System Davone rzetelnie oddaje także barwę głosów oraz instrumentów. Wprawdzie słuchany cicho niekiedy prezentuje wokale z lekko nosowym zabarwieniem, ale wystarczy zwiększyć głośność, by efekt ten niemal całkowicie zniknął. Bywa jednak, że wysoki poziom głośności objawia się większą ilością sybilantów, co ma związek z krzepką górą pasma (tak było np. z płytą "Clique!" Patricii Barber), acz w większości wypadków nie powinno to stanowić problemu – brzmienie muzyki rozrywkowej na ogół jest przyjemne i dobrze wypełnione, co równoważy nieco swawolne soprany. Cieszy także, że w wielu nagraniach rozmiary instrumentów są niemal takie, jak w rzeczywistości, a ich barwa całkiem naturalna – ciepła i pozbawiona szorstkości.
Jak już wspomniałem, Meander cechuje się stosunkowo silnie zaznaczonymi wysokimi tonami, niekiedy z tendencją do ich eksponowania, gdy siedzimy zbyt blisko kolumn. W efekcie wiele szczegółów jest podanych niejako "pod nos", co może się podobać, choć w nagraniach z podkreślonymi sopranami niekiedy trzeba sięgnąć po wbudowany equalizer (po więcej szczegółów zgłoś się do lokalnego dealera lub do producenta).

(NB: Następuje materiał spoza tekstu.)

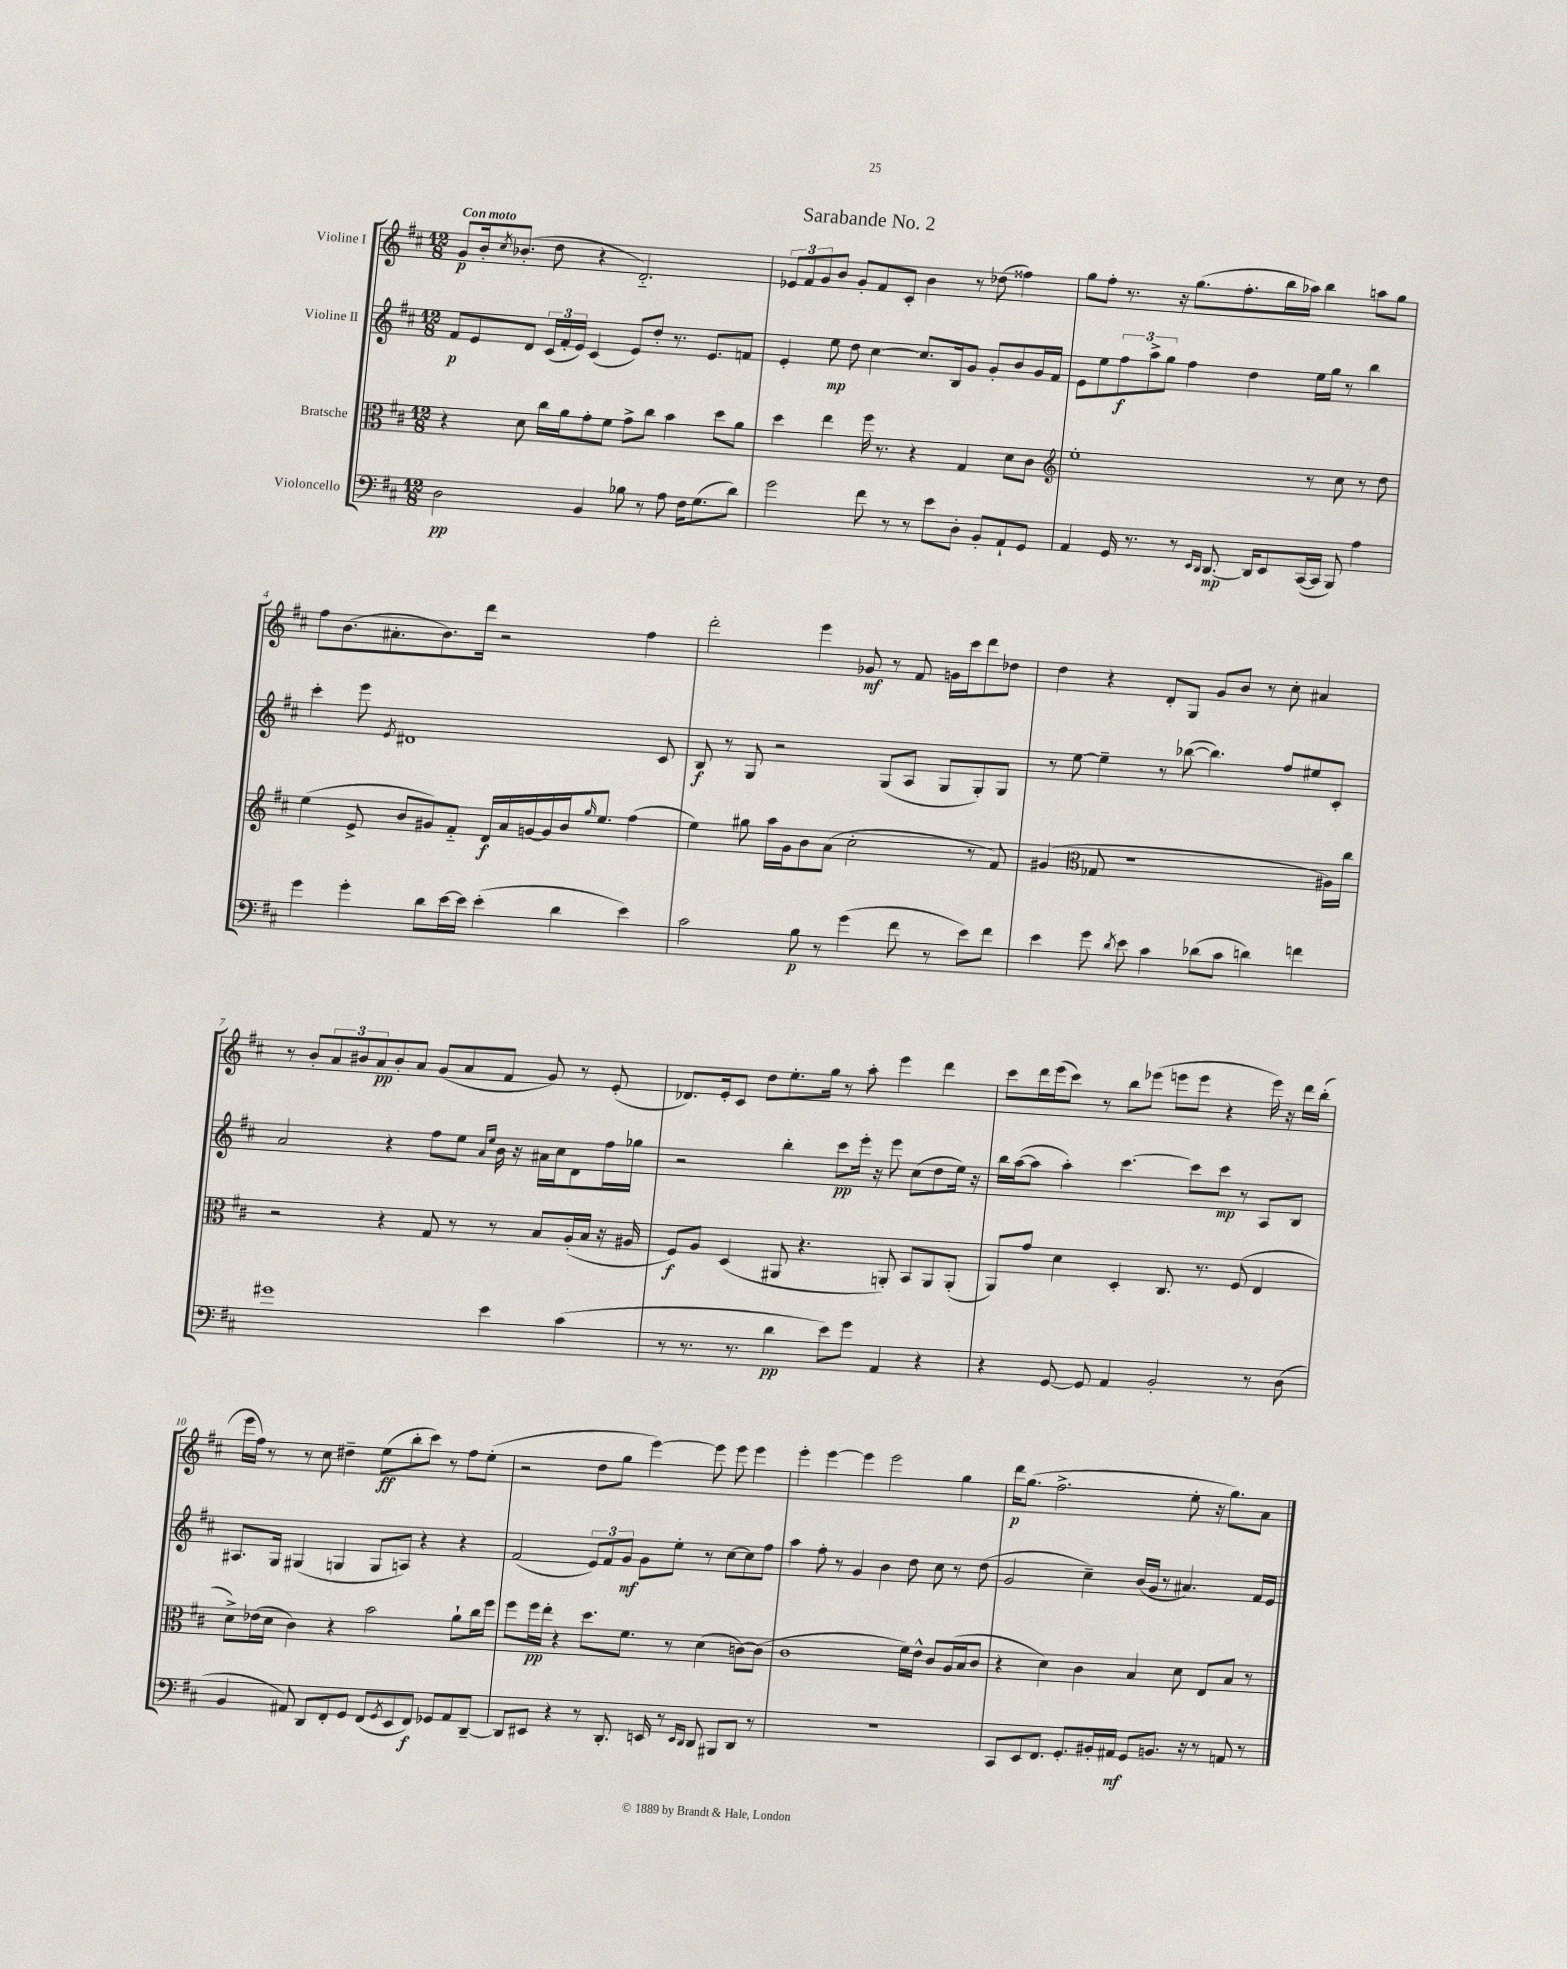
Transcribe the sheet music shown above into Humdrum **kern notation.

**kern	**dynam	**kern	**dynam	**kern	**dynam	**kern	**dynam
*part4	*part4	*part3	*part3	*part2	*part2	*part1	*part1
*staff4	*staff4	*staff3	*staff3	*staff2	*staff2	*staff1	*staff1
*I"Violoncello	*	*I"Bratsche	*	*I"Violine II	*	*I"Violine I	*
*clefF4	*	*clefC3	*	*clefG2	*	*clefG2	*
*k[f#c#]	*	*k[f#c#]	*	*k[f#c#]	*	*k[f#c#]	*
*M12/8	*	*M12/8	*	*M12/8	*	*M12/8	*
=1	=1	=1	=1	=1	=1	=1	=1
!	!	!	!	!	!	!LO:TX:a:B:t=Con moto	!
2D\	pp	4r	.	8f#/L	p	8g/L	p
.	.	.	.	8e/	.	16b'/k	.
.	.	.	.	.	.	8qcc#/	.
.	.	.	.	.	.	(8.b-X'/J	.
.	.	8d\	.	8d/J	.	.	.
.	.	16cc#\LL	.	(24c#/LL	.	8dd\	.
.	.	.	.	24f#'/	.	.	.
.	.	16a\J	.	.	.	.	.
.	.	.	.	24e/JJ)	.	.	.
4BB/	.	8g'\	.	(4c#/	.	4r	.
.	.	8f#\J	.	.	.	.	.
8B-X\	.	8g^\L	.	8e/L)	.	2.d/)	.
8r	.	8cc#\J	.	8dd'/J	.	.	.
8A\	.	4b\	.	8.r	.	.	.
16F#\KL	.	.	.	.	.	.	.
(8.G\	.	.	.	8.e/L	.	.	.
.	.	8dd\L	.	.	.	.	.
8d\J)	.	8a\J	.	8fn/J	.	.	.
=2	=2	=2	=2	=2	=2	=2	=2
2g\	.	4dd\	.	4e'/	.	12e-X/L	.
.	.	.	.	.	.	12f#/	.
.	.	.	.	.	.	12g/	.
.	.	4ee\	.	8ee\	mp	8b/J	.
.	.	.	.	8dd\	.	8g'/L	.
8f#\	.	16ff#\	.	[4cc#\	.	8f#/	.
.	.	8.r	.	.	.	.	.
8r	.	.	.	.	.	8c#'/J	.
8r	.	4r	.	8.cc#/L]	.	4b\	.
8e\L	.	.	.	.	.	.	.
.	.	.	.	16B/k	.	.	.
8D'\J	.	4G/	.	8g/J	.	8r	.
8BB'/L	.	.	.	8g'/L	.	(8dd-X\	.
8AA`/	.	8d\L	.	8b/	.	4ff##X\)	.
8GG/J	.	8c#\J	.	16g/L	.	.	.
.	.	.	.	16f#/JJ	.	.	.
=3	=3	=3	=3	=3	=3	=3	=3
*	*	*clefG2	*	*	*	*	*
4AA/	.	1ee'	.	8e\L	.	8gg\L	.
.	.	.	.	8ee\	.	8ff#'\J	.
16GG/	.	.	.	12ff#\	f	8.r	.
8.r	.	.	.	.	.	.	.
.	.	.	.	12aa^\	.	.	.
.	.	.	.	12gg\J	.	.	.
.	.	.	.	.	.	16r	.
8r	.	.	.	4ff#\	.	(8.gg\L	.
16qqEE/LL	.	.	.	.	.	.	.
16qqDD/JJ	.	.	.	.	.	.	.
[8.DD/	mp	.	.	.	.	.	.
.	.	.	.	.	.	8.ff#'\	.
.	.	.	.	4dd\	.	.	.
16DD/KL]	.	.	.	.	.	.	.
8EE/	.	.	.	.	.	16bb\L	.
.	.	.	.	.	.	16aa-X\JJ)	.
([16CC#/L	.	8r	.	16ee\LL	.	4bb\	.
16CC#/JJ]	.	.	.	16gg\JJ	.	.	.
8BBB/)	.	8cc#\	.	8r	.	.	.
4A\	.	8r	.	4bb\	.	8aan\L	.
.	.	8dd\	.	.	.	8gg\J	.
!!LO:LB:g=z
=4	=4	=4	=4	=4	=4	=4	=4
4g\	.	(4ee\	.	4ccc#'\	.	8ff#\L	.
.	.	.	.	.	.	(8.b\	.
4g'\	.	8e^/	.	8eee\	.	.	.
.	.	.	.	.	.	8.a#X'\	.
.	.	.	.	8qe/	.	.	.
.	.	8b/L	.	1d#X	.	.	.
8d\L	.	8g#X/)	.	.	.	8.b\)	.
[16e\L	.	8f#/J	.	.	.	.	.
16e\JJ]	.	.	.	.	.	16ddd\Jk	.
(4e'\	.	16d/LL	f	.	.	2r	.
.	.	16a/	.	.	.	.	.
.	.	[16gn/	.	.	.	.	.
.	.	16g/]	.	.	.	.	.
4d\	.	16b/J	.	.	.	.	.
.	.	16qqgg/	.	.	.	.	.
.	.	8.ee/J	.	.	.	.	.
4e\)	.	(4ff#\	.	.	.	4ff#\	.
.	.	.	.	8c#/	.	.	.
=5	=5	=5	=5	=5	=5	=5	=5
2c#\	.	4ee\)	.	8B/	f	2ddd'\	.
.	.	.	.	8r	.	.	.
.	.	8gg#X\	.	8G/	.	.	.
.	.	16aa\LL	.	2r	.	.	.
.	.	16g\J	.	.	.	.	.
8B\	p	8b\	.	.	.	4eee\	.
8r	.	(8a\J	.	.	.	.	.
(4g\	.	2cc#'\	.	.	.	8g-X/	mf
.	.	.	.	(8G/L	.	8r	.
8f#\	.	.	.	8A/J	.	8f#/	.
8r	.	.	.	8G/L	.	16gn\LL	.
.	.	.	.	.	.	16ccc#\J	.
8e\L)	.	8r	.	8G'/)	.	8ddd\	.
8f#\J	.	8f#/)	.	8G/J	.	8dd-X\J	.
=6	=6	=6	=6	=6	=6	=6	=6
4e\	.	(4g#X/	.	8r	.	4dd\	.
.	.	.	.	[8ee\	.	.	.
*	*	*clefC3	*	*	*	*	*
8g\	.	8G-X/	.	4ee~\]	.	4r	.
8qd/	.	.	.	.	.	.	.
8e\	.	1r	.	.	.	.	.
4c#\	.	.	.	8r	.	8d'/L	.
.	.	.	.	([8bb-X\	.	8G/J	.
(8d-X\L	.	.	.	4.bb-\])	.	8g/L	.
8c#\J	.	.	.	.	.	8b/J	.
4dn\)	.	.	.	.	.	8r	.
.	.	.	.	8ff#/L	.	8cc#'\	.
4fn\	.	.	.	8ee#X/	.	4a#X/	.
.	.	16A#X\LL)	.	8c#'/J	.	.	.
.	.	16cc#\JJ	.	.	.	.	.
!!LO:LB:g=z
=7	=7	=7	=7	=7	=7	=7	=7
1g#X	.	2r	.	2a/	.	8r	.
.	.	.	.	.	.	8b'/L	.
.	.	.	.	.	.	12a/	.
.	.	.	.	.	.	12b#X/	.
.	.	.	.	.	.	12a/	pp
.	.	4r	.	4r	.	8b#'/	.
.	.	.	.	.	.	8a/J	.
.	.	8G/	.	8ff#\L	.	(8g/L	.
.	.	8r	.	8ee\J	.	8a/	.
.	.	.	.	16qqa/LL	.	.	.
.	.	.	.	16qqee/JJ	.	.	.
4e\	.	8r	.	16b\	.	8f#/J	.
.	.	.	.	16r	.	.	.
.	.	8B/L	.	16a#X\LL	.	8g/)	.
.	.	.	.	16cc#\J	.	.	.
(4c#\	.	(16A'/L	.	8d\	.	8r	.
.	.	16B/JJ	.	.	.	.	.
.	.	16r	.	16ff#\L	.	(8e'/	.
.	.	16A#X/	.	16gg-X\JJ	.	.	.
=8	=8	=8	=8	=8	=8	=8	=8
8r	.	8F#/L)	f	2r	.	8.d-X/L)	.
8.r	.	8A/J	.	.	.	.	.
.	.	.	.	.	.	16e'/k	.
.	.	(4D/	.	.	.	8c#/J	.
8.r	.	.	.	.	.	.	.
.	.	.	.	.	.	8dd\L	.
4d\	pp	8AA#X/	.	4bb'\	.	8.ee'\	.
.	.	4.r	.	.	.	.	.
.	.	.	.	.	.	16gg\Jk	.
8e\L)	.	.	.	8ccc#\L	pp	8r	.
8g\J	.	.	.	16eee'\Jk	.	8aa'\	.
.	.	.	.	16r	.	.	.
4AA/	.	8AAn'/)	.	8eee\	.	4eee\	.
.	.	8BB/L	.	(8cc#\L	.	.	.
4r	.	8AA/	.	8dd\	.	4ddd\	.
.	.	(8AA'/J	.	16ee\Jk)	.	.	.
.	.	.	.	16r	.	.	.
=9	=9	=9	=9	=9	=9	=9	=9
4r	.	8AA/L)	.	16bb\LL	.	8ccc#\L	.
.	.	.	.	([16aa\J	.	.	.
.	.	8g/J	.	8aa\J]	.	16ddd\L	.
.	.	.	.	.	.	(16eee\J	.
[8GG/	.	4d\	.	4aa'\)	.	8ccc#\J)	.
8GG/]	.	.	.	.	.	8r	.
4AA/	.	4D'/	.	[4.ccc#\	.	8bb\L	.
.	.	.	.	.	.	(8eee-X\J	.
2BB'/	.	8.C#/	.	.	.	8eeen\L	.
.	.	.	.	8ccc#\L]	.	8eee\J	.
.	.	8.r	.	.	.	.	.
.	.	.	.	8ccc#\J	mp	4r	.
.	.	(8F#/	.	8r	.	.	.
8r	.	4E/	.	8A/L	.	16eee\)	.
.	.	.	.	.	.	16r	.
(8D\	.	.	.	8B/J	.	16ddd\LL	.
.	.	.	.	.	.	(16bb'\JJ	.
!!LO:LB:g=z
=10	=10	=10	=10	=10	=10	=10	=10
4BB/	.	8d^\L)	.	8.A#X/L	.	16eee\LL	.
.	.	.	.	.	.	16ff#\JJ)	.
.	.	(16e-X\L	.	.	.	8r	.
.	.	16d\JJ	.	16G/Jk	.	.	.
8AA#X/)	.	4c#\)	.	(4G#X/	.	8r	.
8DD/L	.	.	.	.	.	8cc#\	.
8FF#'/	.	4r	.	4Gn/	.	4dd#X~\	.
8GG/J	.	.	.	.	.	.	.
(8FF#/L	.	2b\	.	8G/L	.	(8ee\L	ff
8qGG/	.	.	.	.	.	.	.
8EE/	.	.	.	8An/J)	.	8bb'\	.
8FF#/J)	f	.	.	4r	.	8ccc#\J)	.
8GG-X/L	.	.	.	.	.	8r	.
8AA#/	.	8a`\L	.	4r	.	8ff#\L	.
[8DD~/J	.	16cc#\L	.	.	.	(8ee'\J	.
.	.	16ff#\JJ	.	.	.	.	.
=11	=11	=11	=11	=11	=11	=11	=11
8DD/L]	.	8ff#\L	.	(2f#/	.	2r	.
8EE#X/J	.	16ff#\L	pp	.	.	.	.
.	.	16ee'\JJ	.	.	.	.	.
4r	.	4r	.	.	.	.	.
8r	.	8.dd\L	.	12e/L)	.	8dd\L	.
.	.	.	.	12f#/	.	.	.
8.DD'/	.	.	.	.	.	8gg\J	.
.	.	.	.	12g/J	mf	.	.
.	.	8.f#\J	.	.	.	.	.
.	.	.	.	8g\L	.	[4eee\)	.
16EEn/	.	.	.	.	.	.	.
8r	.	8r	.	8ee'\J	.	.	.
16qqEE/LL	.	.	.	.	.	.	.
16qqDD/JJ	.	.	.	.	.	.	.
8DD/	.	(4d\	.	8r	.	8eee\]	.
8BBB#X/L	.	.	.	[8cc#\L	.	8eee\	.
8DD/J	.	[8cn\L)	.	8cc#\]	.	4eee\	.
8r	.	(8c\J]	.	8ff#\J	.	.	.
=12	=12	=12	=12	=12	=12	=12	=12
1.r	.	1c#	.	4aa\	.	4eee'\	.
.	.	.	.	8ff#'\	.	[4eee\	.
.	.	.	.	8r	.	.	.
.	.	.	.	4g/	.	4eee\]	.
.	.	.	.	4b\	.	2eee\	.
.	.	16f#\LL)	.	8dd\	.	.	.
.	.	16e^^\JJ	.	.	.	.	.
.	.	8c#/L	.	8cc#\	.	.	.
.	.	(16A/L	.	8r	.	4gg\	.
.	.	16B/J	.	.	.	.	.
.	.	8c#/J	.	(8dd\	.	.	.
=13	=13	=13	=13	=13	=13	=13	=13
8CC#/L	.	4r	.	2g/	.	16ddd\KL	p
.	.	.	.	.	.	(8.gg\J	.
8EE/	.	.	.	.	.	.	.
8.FF#/J	.	4d\)	.	.	.	2.ff#^\	.
8.GG'/L	.	.	.	.	.	.	.
.	.	4c#\	.	4cc#~\)	.	.	.
16BB#X'/L	.	.	.	.	.	.	.
16AA#X/JJ	mf	.	.	.	.	.	.
8GG/L	.	4B/	.	(16b/LL	.	.	.
.	.	.	.	16g/JJ	.	.	.
8.BBn/J	.	.	.	8r	.	.	.
.	.	8d\	.	4.a#X/)	.	8ee'\	.
16r	.	.	.	.	.	.	.
8r	.	8E/L	.	.	.	16r	.
.	.	.	.	.	.	8.gg\L)	.
8AAn/	.	8B/J	.	.	.	.	.
8r	.	8r	.	16f#/LL	.	8a\J	.
.	.	.	.	16e/JJ	.	.	.
==	==	==	==	==	==	==	==
*-	*-	*-	*-	*-	*-	*-	*-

Jeśli chodzi o prezentację zjawisk przestrzennych, to Meander zapewnia swobodne odrywanie się dźwięków od głośników, aczkolwiek nie można powiedzieć, by cechował się wybitną stereofonią. Owszem, ładnie "wychodzi" z muzyką w kierunku słuchacza, ale nie wciąga w zdarzenia rozgrywające się na dalszych planach. Scena jest stosunkowo wąska i płytka, a precyzyjne lokalizowanie muzyków/źródeł pozornych nie zawsze możliwe. Aby temu zaradzić, warto rozważyć zakup drugiej kolumny/systemu Meander oraz konfigurację w układzie 2.0 (jako głośniki L i P), która z niepotwierdzonych jeszcze informacji powinna być możliwa z poziomu aplikacji Google Home.
Podsumowanie
Meander to jedno z tych urządzeń, które natychmiast przyciągają uwagę i prawie zmuszają do ich posłuchania. Warto ulec tej pokusie, ponieważ niebanalny wygląd idzie tu w parze z energicznym, opartym na mocnym basie, a jednocześnie szczegółowym brzmieniem.